===== SUPPLIED INFORMATION
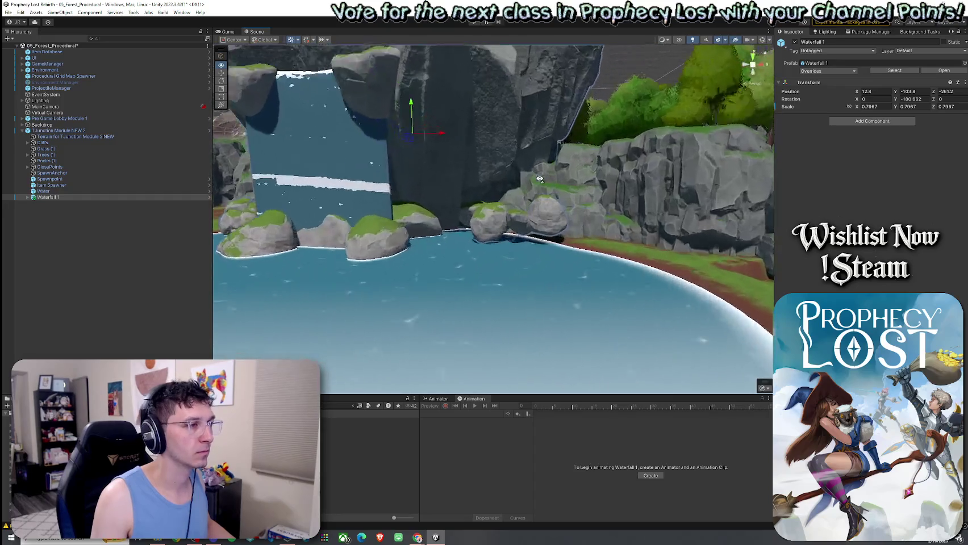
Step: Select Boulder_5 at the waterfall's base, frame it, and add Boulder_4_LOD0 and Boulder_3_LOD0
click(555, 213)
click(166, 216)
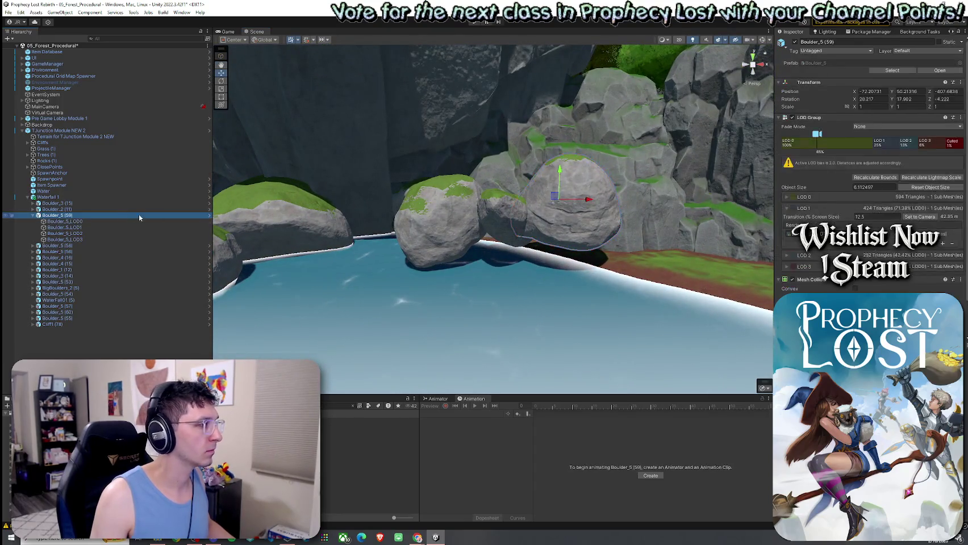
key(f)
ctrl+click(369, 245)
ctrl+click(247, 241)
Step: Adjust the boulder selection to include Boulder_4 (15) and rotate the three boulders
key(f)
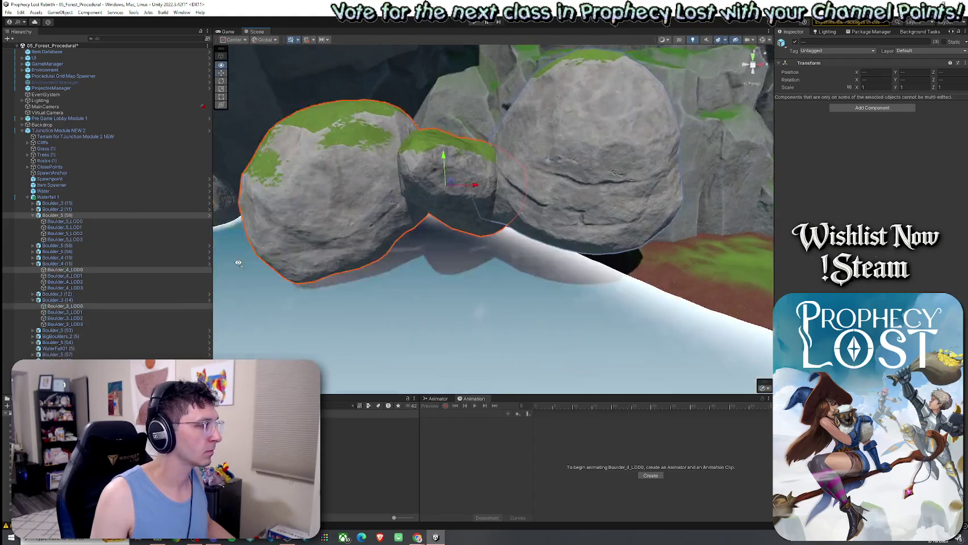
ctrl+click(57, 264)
==========
===== SUPPLIED INFORMATION
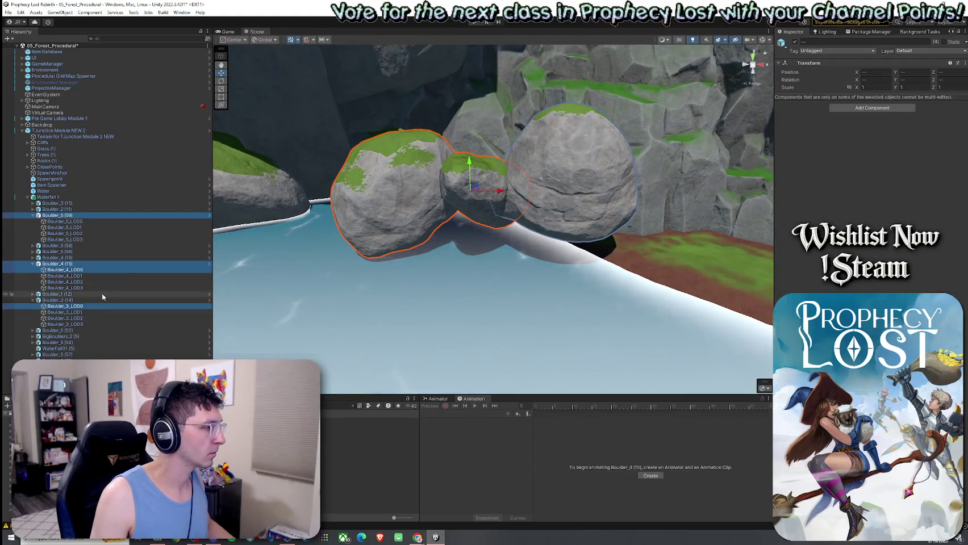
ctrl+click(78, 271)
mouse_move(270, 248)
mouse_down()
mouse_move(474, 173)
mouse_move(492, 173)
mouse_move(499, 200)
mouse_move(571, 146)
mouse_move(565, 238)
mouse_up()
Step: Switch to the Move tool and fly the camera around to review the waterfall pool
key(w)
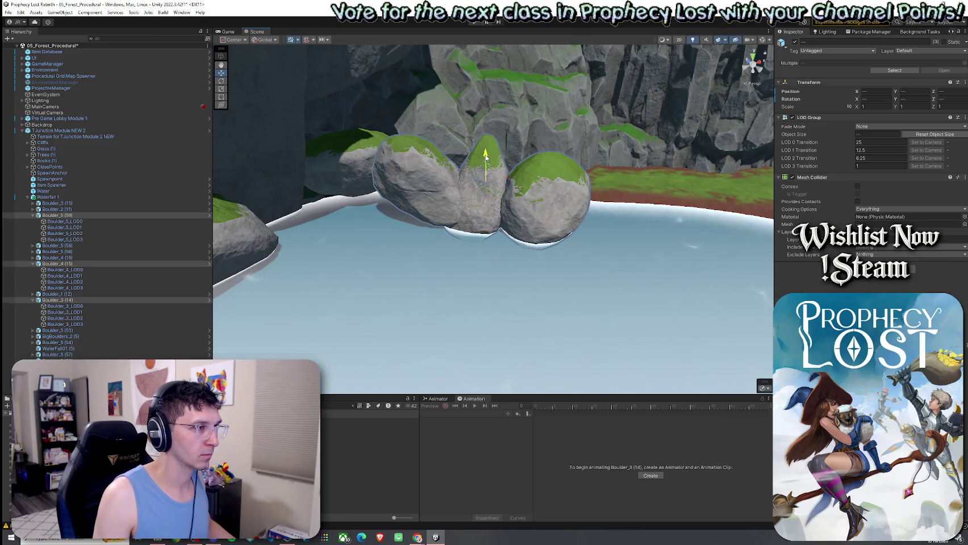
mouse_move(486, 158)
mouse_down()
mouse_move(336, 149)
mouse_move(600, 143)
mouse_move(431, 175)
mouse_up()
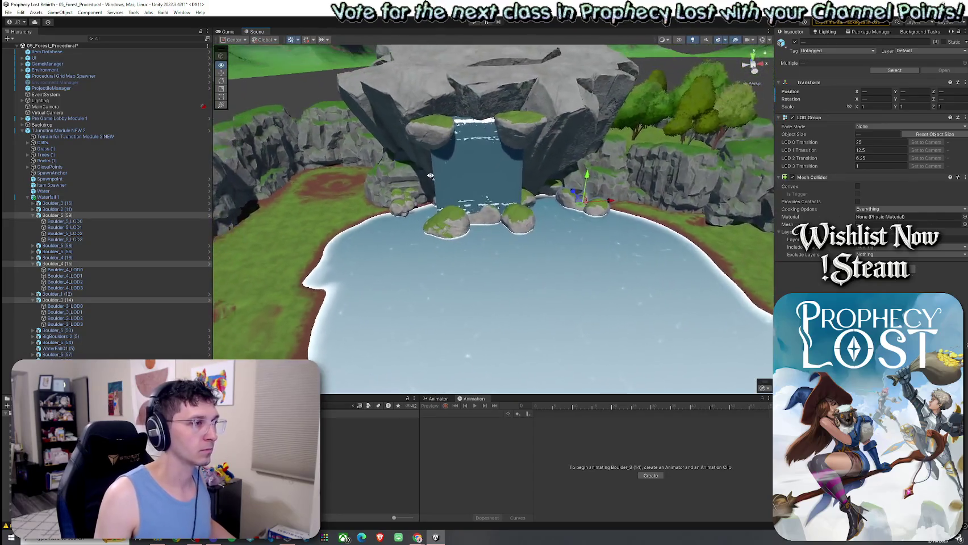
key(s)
==========
Determine the number of lines in the data above that include the word "ctrl", then answer with that number alone.

4